■ Records from a collection:
*** Begin section ***
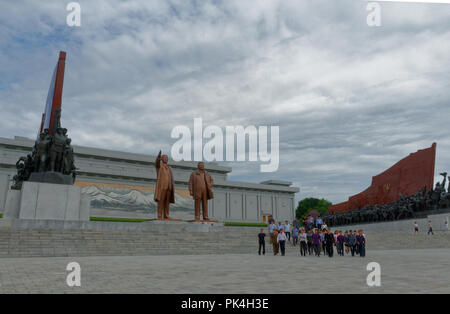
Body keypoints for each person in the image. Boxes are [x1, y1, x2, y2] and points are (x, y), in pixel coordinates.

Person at [154, 151, 175, 220]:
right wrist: (158, 158)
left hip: (169, 187)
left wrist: (171, 186)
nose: (166, 159)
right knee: (161, 201)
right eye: (164, 158)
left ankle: (166, 215)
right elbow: (156, 163)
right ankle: (160, 215)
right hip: (162, 187)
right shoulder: (160, 166)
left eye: (167, 158)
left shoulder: (169, 168)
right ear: (162, 159)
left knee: (167, 202)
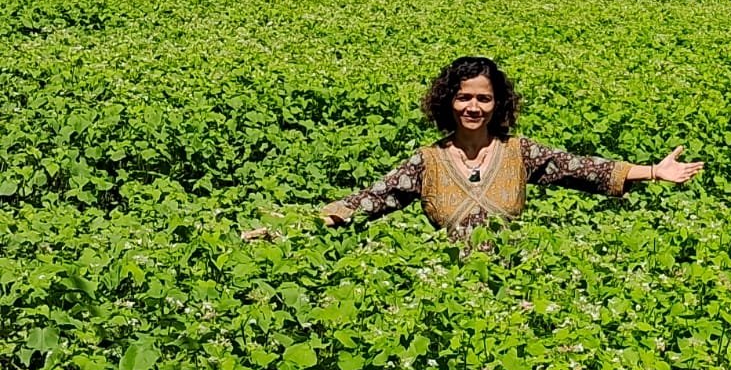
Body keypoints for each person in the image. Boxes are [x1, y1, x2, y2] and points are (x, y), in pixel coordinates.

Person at [248, 57, 702, 244]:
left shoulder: (518, 153)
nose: (473, 107)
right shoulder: (427, 162)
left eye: (483, 98)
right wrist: (290, 230)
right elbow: (368, 202)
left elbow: (581, 169)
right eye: (464, 97)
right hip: (447, 291)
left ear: (497, 104)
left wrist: (652, 172)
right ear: (448, 101)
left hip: (514, 287)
*** End section ***
Starting with the line that contains "right eye: (464, 97)", return each line through the last one of the data above, exactly as written and nothing more.

right eye: (464, 97)
right hip: (447, 291)
left ear: (497, 104)
left wrist: (652, 172)
right ear: (448, 101)
left hip: (514, 287)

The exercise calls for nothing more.